Bambu Lab A1 Combo setup and design
Open a typical 3D printer, and you’ll find a mess of loose bags and parts, along with an assembly manual that reads more like a puzzle than a guide. Bambu packaged the A1 to avoid frustration. The A1’s manual includes simple instructions and color-coded diagrams that match coded labels on the parts. The entire assembly process feels like putting together a LEGO set.
The finished Bambu Lab A1 Combo feels more like a high-end consumer appliance than it does a manufacturing tool. The assembly tolerances are tight—you won’t notice much wobble or play between components. The two-tone gray plastic reminds me of a Super Nintendo console—a realization that made the A1 delightfully endearing to me.
Once assembled, it connected to my WiFi router easily, and then the Bamboo Studio software (available for macOS and Windows) found the printer instantly after it checked the network. But you can also connect via Ethernet if you prefer that to wireless or just carry a MicroSD card to it.
Bambu Lab A1 Combo 3D printing
The A1 paired with AMS Lite simply does everything I asked it to do, and easily rendered the most complicated and intricate custom CAD models I could throw at it. On the whole, it produced smooth surfaces, perfect color changes, and fine details without issue. The A1 does all this at a remarkably break-neck pace. Out of the box, it printed a “SpeedBenchy” model in under 15 minutes that rivals the best Benchy print I’ve achieved on other printers.
The key to much of this is the A1’s pre-print calibration and vibration compensation. Each time you start a print job, the A1 checks a myriad of variables from temperature to belt tension and then compensates for any instability in the surface it’s operating on. The ability to automatically set new operational values beyond typical bed-leveling before each print, coupled with a direct-drive extruder and other top-tier components, allows the A1 to work quicker and more accurately than any printer remotely near its $399 (or $559 as tested with AMS Lite) price.
Bambu Lab A1 Combo experience
Beyond all the detailed models and multi-color prints I fed it, The Bambu Lab A1’s greatest success is its ease of use. From the Bambu Studio slicing and painting software to the touchscreen interface and hands-on operation, I never found myself frustrated at all. It actually surprised me several times by detecting manual operations I was doing, like loading new filament into the AMS Lite, and automatically assisting me with on-screen guidance or the whirring of motors.
I realize this is not saying much coming from a guy who almost always has a 3D printer (or two) in motion at his back, so I turned it over to my 12-year-old daughter and offered only basic guidance.

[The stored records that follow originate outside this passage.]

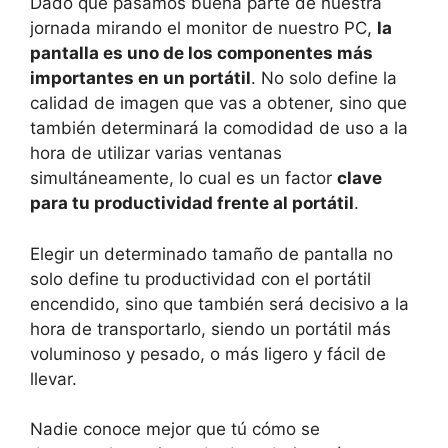
Dado que pasamos buena parte de nuestra
jornada mirando el monitor de nuestro PC,
l
a
pantalla es uno de los componentes más
importantes en un portátil
. No solo define la
calidad de imagen que vas a obtener, sino que
también determinará la comodidad de uso a la
hora de utilizar varias ventanas
simultáneamente, lo cual es un factor
clave
para tu productividad frente al portátil
.
Elegir un determinado tamaño de pantalla no
solo define tu productividad con el portátil
encendido, sino que también será decisivo a la
hora de transportarlo, siendo un portátil más
voluminoso y pesado, o más ligero y fácil de
llevar.
Nadie conoce mejor que tú cómo se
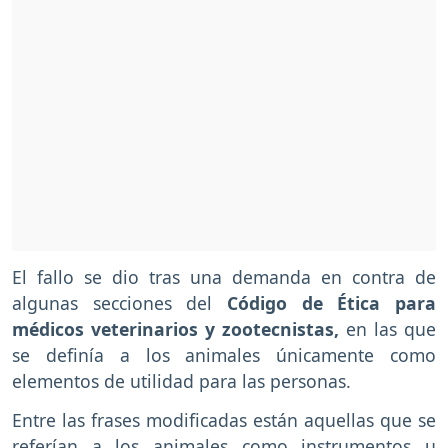
El fallo se dio tras una demanda en contra de
algunas secciones del
Código de Ética para
médicos veterinarios y zootecnistas,
en las que
se definía a los animales únicamente como
elementos de utilidad para las personas.
Entre las frases modificadas están aquellas que se
referían a los animales como instrumentos u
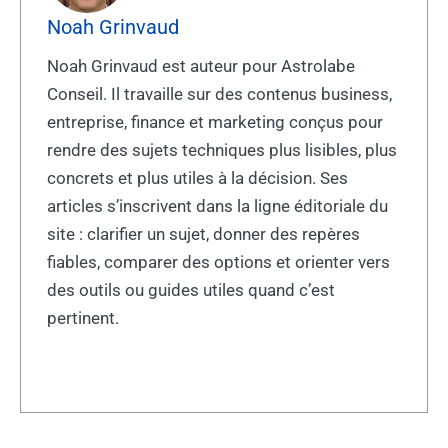
Noah Grinvaud
Noah Grinvaud est auteur pour Astrolabe
Conseil. Il travaille sur des contenus business,
entreprise, finance et marketing conçus pour
rendre des sujets techniques plus lisibles, plus
concrets et plus utiles à la décision. Ses
articles s’inscrivent dans la ligne éditoriale du
site : clarifier un sujet, donner des repères
fiables, comparer des options et orienter vers
des outils ou guides utiles quand c’est
pertinent.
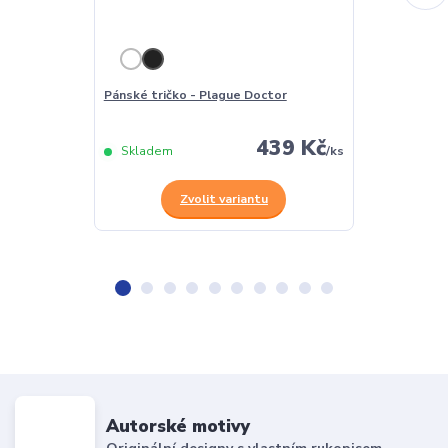
Pánské tričko - Plague Doctor
Dámské tričko
439 Kč
Skladem
/
ks
Skladem
Zvolit variantu
Z
Autorské motivy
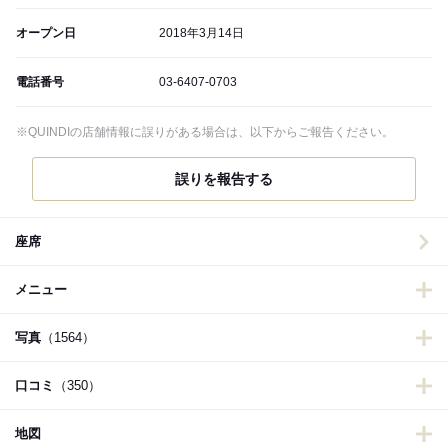
オープン日
2018年3月14日
電話番号
03-6407-0703
※QUINDIの店舗情報に誤りがある場合は、以下からご報告ください。
誤りを報告する
座席
メニュー
写真
（1564）
口コミ
（350）
地図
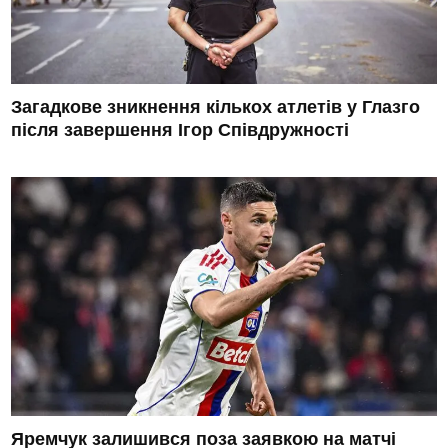
Загадкове зникнення кількох атлетів у Глазго
після завершення Ігор Співдружності
Яремчук залишився поза заявкою на матчі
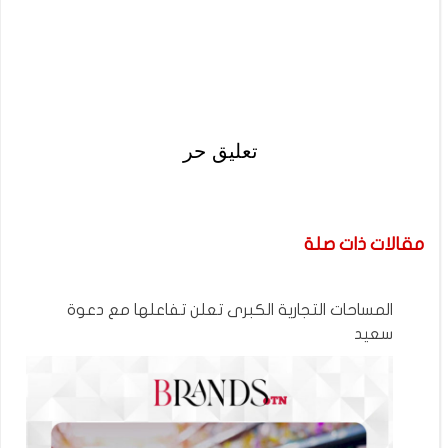
تعليق حر
مقالات ذات صلة
المساحات التجارية الكبرى تعلن تفاعلها مع دعوة
سعيد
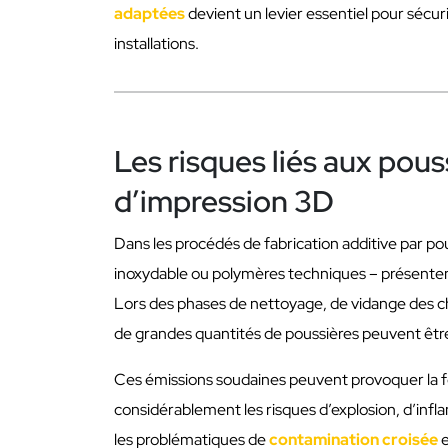
adaptées
devient un levier essentiel pour sécur
installations.
Les risques liés aux pous
d’impression 3D
Dans les procédés de fabrication additive par poud
inoxydable ou polymères techniques – présente
Lors des phases de nettoyage, de vidange des 
de grandes quantités de poussières peuvent êtr
Ces émissions soudaines peuvent provoquer la 
considérablement les risques d’explosion, d’infl
les problématiques de
contamination croisée
e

She set to work in Tinkercad creating two small plates that would serve to press heart shapes into foil when clamped. She had no trouble loading the file into Bambu Studio using the base A1 profile settings. Slicing and sending her job wirelessly to the A1 was just as intuitive to her as it was to me. Less than 20 minutes later she was littering our house with pieces of heart-stamped aluminum foil.
So, who should buy the Bambu Lab A1 Combo 3D printer?
The best thing I can say about the Bambu Lab A1 Combo is that it consistently exceeds my expectations and needs at a price that competing 3D printer brands can’t touch. We’ll be updating our lists of the best 3D printers over the next couple of weeks, and this is surely worth inclusion for its super-quick printing, dead-simple setup, and ideal mix of advanced features combined with creature comforts. The automatic calibration process will likely save the average (or even advanced) user considerable time and frustration by cutting down on crummy prints. It’s a fantastic overall experience from the moment a user opens the box.